Do employees have any power to change things?

Only the employees who were there from the very beginning really have much influence—they helped shape the company’s identity, after all. However, what we know from entrepreneurship research is that founders pick employees like themselves—they want people who share their vision, and those are often people who have similar values to themselves. This selection process leads to a continual reproduction of the existing value system within the company. This alone makes change difficult. The employees were chosen from the outset to match the organization. In most cases, it never occurs to them to want to change the structures.

 

That sounds like bad news for many companies.

Well, there are a couple of possibilities for change. Paradoxically, the first is if there is a crisis that threatens the company’s very existence. Employees are especially sensitized in such situations and can question existing structures and redesign them. Everyone is aware that something has to change.

 

Yet that’s a situation that very few companies would deliberately bring about in order to enable change.

True. The second possibility is spinoffs. This is a trend for almost all established companies. You establish a company within the company that can develop its own new identity in a completely objective way. However, this type of startup process can only lead to renewal when the parent organization actually manages to let go. It must accept that the employees in the spinoff will be doing many things differently. That’s difficult for companies.

 

Personalia

Personalia

Kirsten Thommes has been a professor for organizational behavior at Paderborn University since April 2018. She previously studied business administration at Phillipps University Marburg, graduated from Friedrich Schiller University Jena and was a postdoc at Radboud University (Nijmegen, Netherlands) and RWTH Aachen University.

 

We’ve only been speaking about the importance of employees so far. What role does selecting business partners have in this process?
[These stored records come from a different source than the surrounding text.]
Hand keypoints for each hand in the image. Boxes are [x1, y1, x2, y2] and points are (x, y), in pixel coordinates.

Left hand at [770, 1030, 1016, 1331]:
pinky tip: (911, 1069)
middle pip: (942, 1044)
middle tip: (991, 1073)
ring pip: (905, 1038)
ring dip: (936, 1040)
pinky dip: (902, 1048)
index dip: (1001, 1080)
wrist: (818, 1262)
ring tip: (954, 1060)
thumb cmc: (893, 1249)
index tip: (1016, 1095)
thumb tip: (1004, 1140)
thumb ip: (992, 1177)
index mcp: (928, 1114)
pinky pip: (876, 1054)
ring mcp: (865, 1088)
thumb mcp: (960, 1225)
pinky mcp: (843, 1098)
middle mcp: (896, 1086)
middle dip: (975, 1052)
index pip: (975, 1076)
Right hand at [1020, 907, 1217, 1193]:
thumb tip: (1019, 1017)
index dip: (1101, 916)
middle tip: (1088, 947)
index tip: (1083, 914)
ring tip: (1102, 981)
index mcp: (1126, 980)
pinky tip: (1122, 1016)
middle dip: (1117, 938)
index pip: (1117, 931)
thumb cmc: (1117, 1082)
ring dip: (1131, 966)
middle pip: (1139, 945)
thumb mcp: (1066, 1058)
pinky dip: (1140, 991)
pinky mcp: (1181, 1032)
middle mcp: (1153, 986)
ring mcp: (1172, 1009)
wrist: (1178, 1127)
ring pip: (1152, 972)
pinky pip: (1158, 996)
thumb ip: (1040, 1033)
There are a few studies about the criteria companies use to select business partners. Ultimately, what you must realize is that we’re really talking about people. They are the ones who make the decisions about who they work with and thereby create closeness. For example, we asked small companies what they were looking for when deciding where to expand. One owner, whose business was located just five kilometers from the Polish border, preferred to drive the one hundred kilometers to Potsdam than expand into Poland. So this can’t be explained by geographical proximity, but instead through a solidarity that contributes to a sense of identity.

 

Are there other factors that provide for trust and closeness in business relationships?

Along with social, geographic and cultural proximity, technical similarity is also important: Do you use the same technologies? The same technical jargon? Do you have a common foundation that you can build upon? There should be some overlap, otherwise it can lead to communication problems. The final factor that influences the selection of business partners is the closeness of rituals: Do you rely on similar processes and structures? Do you have a steep or flat hierarchy? These also play an important role when choosing business partners.

 

Like much around us, our communication is becoming increasingly digital. What significance does that have in all of this?

The first question for me, as a researcher, is what digitization actually means. Computers have been in the workplace for decades. The constant addition of new channels and media was also happening twenty to thirty years ago. Nevertheless, there’s no doubt that there are different communication structures today. Communication was much more personal in the past. There weren’t emails, there were letters. Today we communicate a lot via email or messenger programs. This poses a danger for a company’s identity, because personal conversation can convey much more in the way of values. In this arena, companies have to figure out how to make digital communication more personal.

 

What possibilities are there for this?

We’re currently investigating the intranet as a communication platform. Actually, it was already completely out of fashion, but we’ve seen that companies are attaching much more importance to it these days and are designing the platform to be attractive and to contribute a sense of identity—through images and a professional visual language, for example, which can be very effective. However, this doesn’t mean that it’s enough to simply call more virtual meetings. If there’s one thing that research has clearly shown, it’s that, at least for now, digital meetings can’t yet produce the same sort of cohesion as those loathed meetings in the conference room.

 


 

IDENTITY AND COMPETITION

In the research project “The Construction of Organizational Identity and the Influence of History,” Prof. Kirsten Thommes and Dr. Simon Oertel of Ilmenau University of Technology are investigating the role played by corporate identity and an origin story on a company’s competitive success.